Saturday, February 25, 2017

I Had to Leave to Find Myself Again

Being a professional gypsy has its challenges. Every two or three years, we unplug all the various aspects of our lives, carefully wrap them up in boxes and haul them to the next country where my husband is assigned. While sometimes this is not terribly different from what other people experience moving to another major city to facilitate a job change, moving to another country and to another culture can be quite jarring.  It is especially so if the move also includes a language barrier.

We arrived in India at the end of August, just as the monsoon rains were beginning to abate. Over the next several weeks our belongings began to trickle in, and with the arrival of each box, our apartment began to take on a recognizable shape as home. But simultaneous to this, another shift was occurring.  I was losing my almost constant companion of 16.5 years...my dog. I didn't anticipate her passing to loosen my moorings so significantly that I literally found myself adrift. Worse yet, I was anxious. I floated in and out of days accomplishing what was necessary but certainly not seeking ways to re-engage in the world around me. My detachment was further complicated by the vitriol, the hate, the palpable xenophobia spewing from every conceivable media as a result of the elections at home that caused the world to seem too large and forbidding to tolerate the casual traveler, the gypsy.  I developed a significant case of angst and I lost my ability to experience wonder in the world around me. My pervasive curiosity and drive to explore completely abandoned me. I vividly remember having it shortly before we headed to our next post when two ducks made an unexpected visit to our 6th floor apartment in Switzerland.  But where did I put it after that? Perhaps I had not even arrived in India with it.  Had I forgotten to even pack into the crates and suitcases filled to the brim with all of the other elements of our life?

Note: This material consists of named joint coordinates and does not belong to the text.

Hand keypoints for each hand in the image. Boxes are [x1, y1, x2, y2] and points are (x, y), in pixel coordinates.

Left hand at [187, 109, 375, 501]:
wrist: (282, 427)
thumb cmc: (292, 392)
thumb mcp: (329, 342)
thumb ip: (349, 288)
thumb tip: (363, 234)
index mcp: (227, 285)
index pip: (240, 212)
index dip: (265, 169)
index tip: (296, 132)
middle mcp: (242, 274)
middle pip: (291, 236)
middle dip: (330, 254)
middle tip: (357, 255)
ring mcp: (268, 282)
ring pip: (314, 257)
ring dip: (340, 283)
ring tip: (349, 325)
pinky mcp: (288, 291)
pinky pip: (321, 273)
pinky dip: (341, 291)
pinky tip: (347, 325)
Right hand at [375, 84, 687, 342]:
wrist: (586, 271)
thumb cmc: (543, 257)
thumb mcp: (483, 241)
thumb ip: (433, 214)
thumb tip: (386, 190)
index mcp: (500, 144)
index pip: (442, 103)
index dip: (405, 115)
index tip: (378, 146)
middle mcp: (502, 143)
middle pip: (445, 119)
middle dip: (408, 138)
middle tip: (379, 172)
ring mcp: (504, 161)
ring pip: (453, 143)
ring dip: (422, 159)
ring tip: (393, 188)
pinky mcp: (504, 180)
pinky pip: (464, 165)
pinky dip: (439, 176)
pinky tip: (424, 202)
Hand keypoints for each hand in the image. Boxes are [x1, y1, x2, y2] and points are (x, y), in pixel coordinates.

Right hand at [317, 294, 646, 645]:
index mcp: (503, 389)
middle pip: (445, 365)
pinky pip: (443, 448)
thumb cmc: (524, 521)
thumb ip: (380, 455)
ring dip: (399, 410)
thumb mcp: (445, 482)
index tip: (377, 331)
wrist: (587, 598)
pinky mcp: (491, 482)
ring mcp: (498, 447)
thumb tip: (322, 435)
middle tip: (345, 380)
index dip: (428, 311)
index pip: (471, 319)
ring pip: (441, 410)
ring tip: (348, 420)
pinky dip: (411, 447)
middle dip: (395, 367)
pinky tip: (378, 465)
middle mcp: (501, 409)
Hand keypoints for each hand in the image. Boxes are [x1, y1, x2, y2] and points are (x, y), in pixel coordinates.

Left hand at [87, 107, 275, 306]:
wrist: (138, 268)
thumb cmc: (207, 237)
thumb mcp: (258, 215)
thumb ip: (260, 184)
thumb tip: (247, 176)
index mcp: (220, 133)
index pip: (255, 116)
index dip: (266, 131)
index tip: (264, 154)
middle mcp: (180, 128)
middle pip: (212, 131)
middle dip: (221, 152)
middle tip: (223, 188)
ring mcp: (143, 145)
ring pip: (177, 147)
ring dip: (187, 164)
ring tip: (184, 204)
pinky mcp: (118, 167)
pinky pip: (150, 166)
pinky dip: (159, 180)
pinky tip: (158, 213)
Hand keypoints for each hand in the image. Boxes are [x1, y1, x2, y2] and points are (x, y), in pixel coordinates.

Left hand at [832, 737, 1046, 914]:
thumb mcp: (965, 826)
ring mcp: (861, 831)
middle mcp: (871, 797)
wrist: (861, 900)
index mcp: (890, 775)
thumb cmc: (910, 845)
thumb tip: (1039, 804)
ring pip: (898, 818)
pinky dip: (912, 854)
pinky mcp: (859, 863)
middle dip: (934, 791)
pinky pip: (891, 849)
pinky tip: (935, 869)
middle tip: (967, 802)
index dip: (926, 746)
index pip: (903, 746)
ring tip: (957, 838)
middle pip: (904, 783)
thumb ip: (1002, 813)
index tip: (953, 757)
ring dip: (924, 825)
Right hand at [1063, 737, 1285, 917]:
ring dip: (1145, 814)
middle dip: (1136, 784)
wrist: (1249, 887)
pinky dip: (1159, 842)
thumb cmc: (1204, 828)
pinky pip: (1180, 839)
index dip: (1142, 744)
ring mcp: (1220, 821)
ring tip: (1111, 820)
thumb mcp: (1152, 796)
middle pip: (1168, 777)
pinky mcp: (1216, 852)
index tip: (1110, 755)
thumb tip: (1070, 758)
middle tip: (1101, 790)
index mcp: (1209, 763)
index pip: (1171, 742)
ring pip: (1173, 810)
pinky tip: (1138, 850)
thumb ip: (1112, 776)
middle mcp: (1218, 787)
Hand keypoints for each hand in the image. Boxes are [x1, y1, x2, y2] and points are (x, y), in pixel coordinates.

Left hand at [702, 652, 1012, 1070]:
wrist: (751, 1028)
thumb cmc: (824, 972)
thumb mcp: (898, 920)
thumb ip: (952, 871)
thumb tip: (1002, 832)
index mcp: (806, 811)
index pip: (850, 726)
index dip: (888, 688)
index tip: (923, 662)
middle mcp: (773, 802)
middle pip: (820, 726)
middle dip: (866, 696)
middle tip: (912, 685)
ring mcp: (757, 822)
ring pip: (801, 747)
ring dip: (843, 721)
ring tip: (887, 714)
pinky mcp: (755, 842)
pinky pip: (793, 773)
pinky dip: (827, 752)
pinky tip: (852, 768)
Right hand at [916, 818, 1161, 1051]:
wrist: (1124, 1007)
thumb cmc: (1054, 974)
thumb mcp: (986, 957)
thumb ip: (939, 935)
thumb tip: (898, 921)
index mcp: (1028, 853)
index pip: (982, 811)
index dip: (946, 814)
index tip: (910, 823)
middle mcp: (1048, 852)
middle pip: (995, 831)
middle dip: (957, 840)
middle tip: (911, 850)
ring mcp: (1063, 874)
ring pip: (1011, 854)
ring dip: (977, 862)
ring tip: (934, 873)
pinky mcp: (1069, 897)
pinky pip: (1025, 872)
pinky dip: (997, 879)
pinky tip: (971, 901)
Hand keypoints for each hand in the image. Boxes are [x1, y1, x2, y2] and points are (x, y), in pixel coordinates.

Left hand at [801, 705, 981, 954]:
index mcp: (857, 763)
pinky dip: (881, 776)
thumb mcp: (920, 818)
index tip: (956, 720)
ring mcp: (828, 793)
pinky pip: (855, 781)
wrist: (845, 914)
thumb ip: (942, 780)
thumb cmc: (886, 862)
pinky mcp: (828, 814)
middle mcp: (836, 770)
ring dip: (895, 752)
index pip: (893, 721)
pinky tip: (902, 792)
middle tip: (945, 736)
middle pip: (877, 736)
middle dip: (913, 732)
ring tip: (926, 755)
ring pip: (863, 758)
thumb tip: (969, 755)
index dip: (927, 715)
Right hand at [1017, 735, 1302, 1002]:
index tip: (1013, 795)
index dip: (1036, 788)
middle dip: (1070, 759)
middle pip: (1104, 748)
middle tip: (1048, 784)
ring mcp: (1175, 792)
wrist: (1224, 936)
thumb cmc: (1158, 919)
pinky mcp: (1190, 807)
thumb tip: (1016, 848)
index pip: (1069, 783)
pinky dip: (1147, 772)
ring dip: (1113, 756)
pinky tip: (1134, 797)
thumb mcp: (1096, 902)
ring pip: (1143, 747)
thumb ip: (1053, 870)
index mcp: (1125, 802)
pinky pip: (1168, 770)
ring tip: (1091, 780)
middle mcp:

It was not until I was seated in the aisle seat of a plane headed to Austria, which my husband graciously arranged for me, that little fragments of memories creeped into my consciousness to really remind me of what I had misplaced. Sitting there on the plane, I remembered my very first overseas flight, the trepidation of flying into the unknown to a country and a continent where I had never been. That remembered version of myself puzzled over my ability to master another currency on the fly and the challenges of using decade's old language skills that had long since fallen into disrepair. But also present was that sense of wonder, the amazement that in a few short hours I would be standing with a dear friend, thousands of miles away, seeing things I had always wanted to see. As the plane lifted off I was curious as to where that novice but intrepid world traveler had gone.

The layover in Dubai, coupled with the our eventual arrival in Vienna provided me the first inklings of a world I more readily recognized. The effusive greetings of family and friends welcoming travelers exiting the customs gate bolstered my lifted feeling and as I too received the embrace of a dear friend glad of my own arrival and even more anxiety fell away from me.
My friend Catherine welcomed me "home" and with effortless grace inserted me into the daily routine of her life. Once my husband arrived and we continued our travels to Bern, Switzerland, our dear friend Doris and her wonderful daughters welcomed us with open arms, making us feel like long-lost family. Those days and weeks were a much needed balm restoring the lost me.

Wandering the streets of a city I truly love - Vienna and continuing my travels to Bern, Switzerland - a place I've called home, served as a welcome reminder of the traveler I became so very many years ago. Here in these bustling metropolises Austrians and Swiss wandered markets and stores intermingled with both tourists and settlers from faraway lands going about the business of their lives - clearly oblivious that someone may not look like them or dress like them. And I began to think that perhaps it is only the politicians should be afraid - they are so convinced of their continued success sowing fear of strangers, of foreigners, of anything that can be castigated with the label of "other" as the only viable way to protect their dominion, their power, that they have missed the point entirely. The world is becoming smaller, entire cultures are being uprooted and transplanted to continents half a world away. Transplants, natives, and tourists go about their day - the share a meal, they buy groceries, they pickup children from school, they take out the trash, they sleep and get up the next morning and start all over again. People are basically just people and each day this awareness is becoming more readily apparent and accepted as the realization this fear-mongering and sensationalism is manufactured and more often than not, an illusion that they are refusing to accept and no longer allow to gain purchase in their world. I ordered a coffee in a cafe with outdoor seating and the bells began to peel the hour, I felt the last of myself return and again wonder settled over me.